Was bedeutet der "Deutschlandtakt" für den Hauptbahnhof?

Stand: 09.05.2021 21:25 Uhr

Der "Deutschlandtakt" für den Fernverkehr soll mehr Verbindungen, mehr Tempo und mehr Pünktlichkeit bringen. Doch der Hamburger Hauptbahnhof ist ein Nadelöhr und damit ein Problem.
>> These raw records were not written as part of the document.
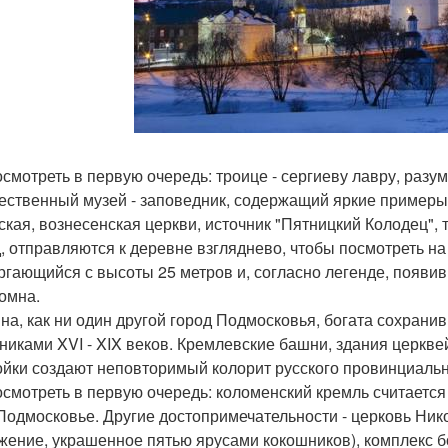
осмотреть в первую очередь: троице - сергиеву лавру, разум
ественный музей - заповедник, содержащий яркие примеры
ская, вознесенская церкви, источник "Пятницкий Колодец", 
, отправляются к деревне взгляднево, чтобы посмотреть н
ргающийся с высоты 25 метров и, согласно легенде, появи
ломна.
на, как ни один другой город Подмосковья, богата сохран
никами XVI - XIX веков. Кремлевские башни, здания церкве
ойки создают неповторимый колорит русского провинциальн
осмотреть в первую очередь: коломенский кремль считает
Подмосковье. Другие достопримечательности - церковь Ник
жение, украшенное пятью ярусами кокошников), комплекс б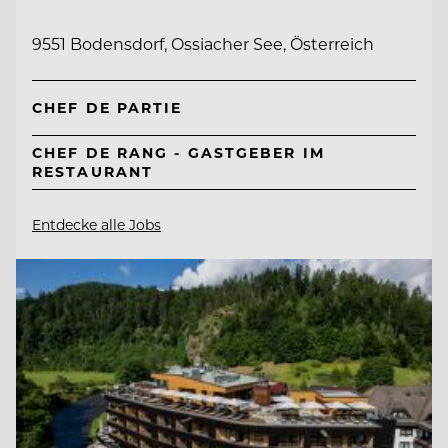
9551 Bodensdorf, Ossiacher See, Österreich
CHEF DE PARTIE
CHEF DE RANG - GASTGEBER IM
RESTAURANT
Entdecke alle Jobs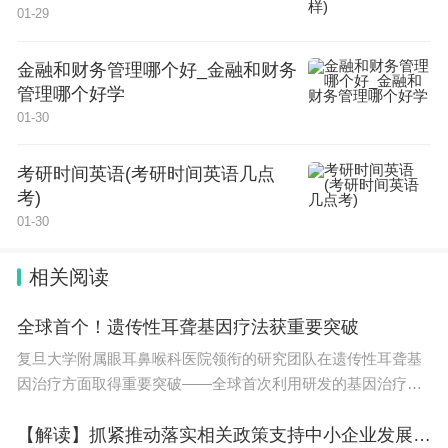
24 天津渤海职业技术学院 382 221
01-29
25 天津滨海职业学院 456 220
26 天津石油职业技术学院 380 245
27 天津艺术职业学院 370 220
金融和财务管理哪个好_金融和财务
管理哪个好学
天津中医药大学预科班分数线
01-30
2022年天津中医药大学在山东综合的最低录取分数
考研时间英语(考研时间英语几点
线为563分,对应的录取位次为44366。
考)
01-30
天津中医药大学（Tianjin University of Traditional C
hinese Medicine），简称“天中”，位于天津市，是国
相关阅读
家“双一流”建设高校， 教育部、国家中医药管理局、
全球首个！遗传性耳聋基因疗法获重要突破
天津市三方共建高校，是教育部高等学校中医学、医
复旦大学附属眼耳鼻喉科医院领衔的研究团队在遗传性耳聋基
学人文素质教指委主任委员单位。
因治疗方面取得重要突破——全球首次利用研发的基因治疗药
物恢复遗传性耳聋患者的听力和言语。相关临床研究结果1月25
世界中医药学会联合会教育指导委员会主任委员单
日发表于《柳叶刀》。全球先天性耳聋患
【解读】抓紧推动落实相关政策支持中小企业发展——四部门回应推动民营经济高质量发展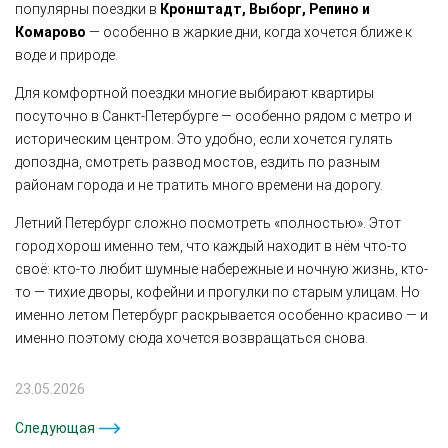
популярны поездки в
Кронштадт, Выборг, Репино и
Комарово
— особенно в жаркие дни, когда хочется ближе к
воде и природе.
Для комфортной поездки многие выбирают квартиры
посуточно в Санкт-Петербурге — особенно рядом с метро и
историческим центром. Это удобно, если хочется гулять
допоздна, смотреть развод мостов, ездить по разным
районам города и не тратить много времени на дорогу.
Летний Петербург сложно посмотреть «полностью». Этот
город хорош именно тем, что каждый находит в нём что-то
своё: кто-то любит шумные набережные и ночную жизнь, кто-
то — тихие дворы, кофейни и прогулки по старым улицам. Но
именно летом Петербург раскрывается особенно красиво — и
именно поэтому сюда хочется возвращаться снова.
23.05.2026
Следующая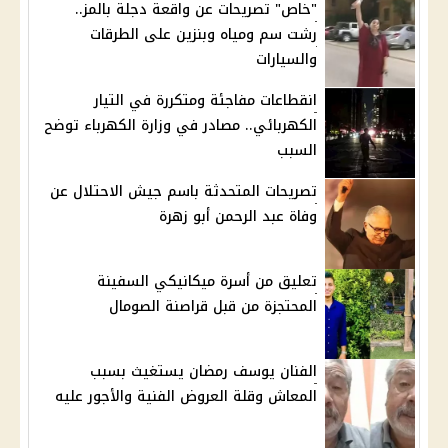
"خاص" تصريحات عن واقعة دجلة بالمز..
رشت سم ومياه وبنزين على الطرقات
والسيارات
انقطاعات مفاجئة ومتكررة في التيار
الكهربائي.. مصادر في وزارة الكهرباء توضح
السبب
تصريحات المتحدثة باسم جيش الاحتلال عن
وفاة عبد الرحمن أبو زهرة
تعليق من أسرة ميكانيكي السفينة
المحتجزة من قبل قراصنة الصومال
الفنان يوسف رمضان يستغيث بسبب
المعاش وقلة العروض الفنية والأجور عليه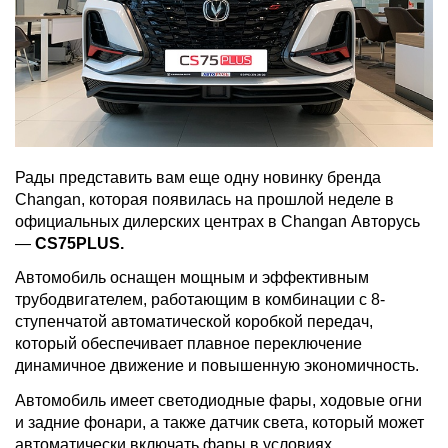
Рады представить вам еще одну новинку бренда
Changan, которая появилась на прошлой неделе в
официальных дилерских центрах в Changan Авторусь
—
CS75PLUS.
Автомобиль оснащен мощным и эффективным
трубодвигателем, работающим в комбинации с 8-
ступенчатой автоматической коробкой передач,
который обеспечивает плавное переключение
динамичное движение и повышенную экономичность.
Автомобиль имеет светодиодные фары, ходовые огни
и задние фонари, а также датчик света, который может
автоматически включать фары в условиях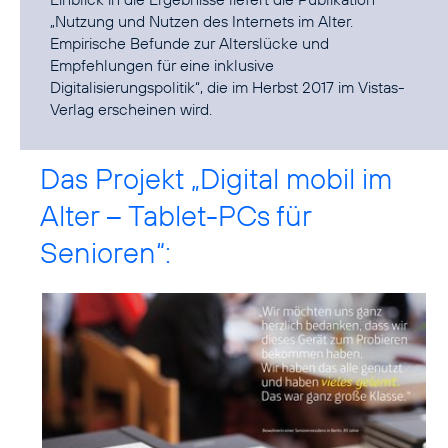
„Nutzung und Nutzen des Internets im Alter.
Empirische Befunde zur Alterslücke und
Empfehlungen für eine inklusive
Digitalisierungspolitik“, die im Herbst 2017 im Vistas-
Verlag erscheinen wird.
Das Projekt „Digital mobil im
Alter – Tablet-PCs für
Senioren“: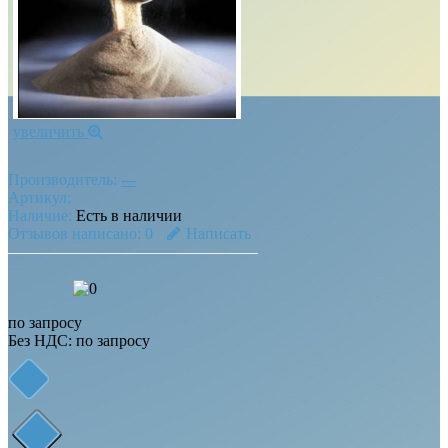
увеличить
Производитель:
---
Артикул:
Наличие:
Есть в наличии
Отзывов написано:
0
Написать
по запросу
Без НДС:
по запросу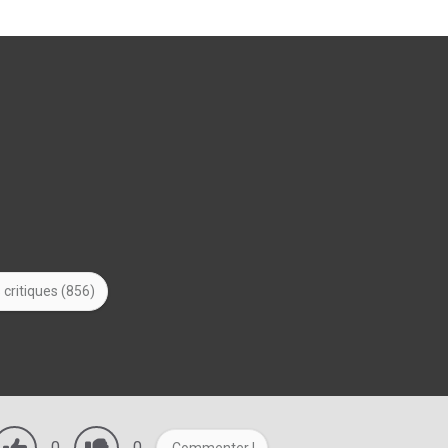
 critiques (856)
0
0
Zu wenig Gleise und zu viele Passagiere, auch ohne Pandemie. Das bringt die Pläne für den besten "Deutschlandtakt" durcheinander, meint die Initiative Prellbock. Schaut man sich die Pläne an, "wird man feststellen, dass Hamburg da schlecht wegkommt, weil die Anschlüsse zu sehr auf Kante genäht sind. Das heißt, man wird sie in der Regel verpassen. Das liegt auch mit daran, dass der Hamburger Hauptbahnhof, der dann den Hauptknoten wäre, wie das im "Deutschlandtakt" so heißt, zu eng ist und der sich auch nicht beliebig und leicht erweitern lässt", sagt Michael Jung von der Initiative Prellbock.

Umbau des Hauptbahnhofs ist ein Generationenprojekt

Dabei scheint man dieses Mal alles richtig zu machen. Statt wie früher erst zu bauen und dann zu planen, richtet sich künftig der Streckenausbau nach dem Fahrplan. In Hamburg gehört dazu unter anderem ein neuer Tunnel für die S-Bahn Richtung Altona, um den Hauptbahnhof von S-Bahnreisenden zu entlasten. Allerdings steht die Umsetzung irgendwann an und der Umbau des Hauptbahnhofs? Ein Generationenprojekt, sagt selbst der Verkehrssenator Anjes Tjarks (Grüne). "Umgekehrt wird ein Schuh draus: Der "Deutschlandtakt" kann nur bei einem vorherigen Ausbau der Infrastruktur in ganz Deutschland komplett gefahren werden", so Tjarks.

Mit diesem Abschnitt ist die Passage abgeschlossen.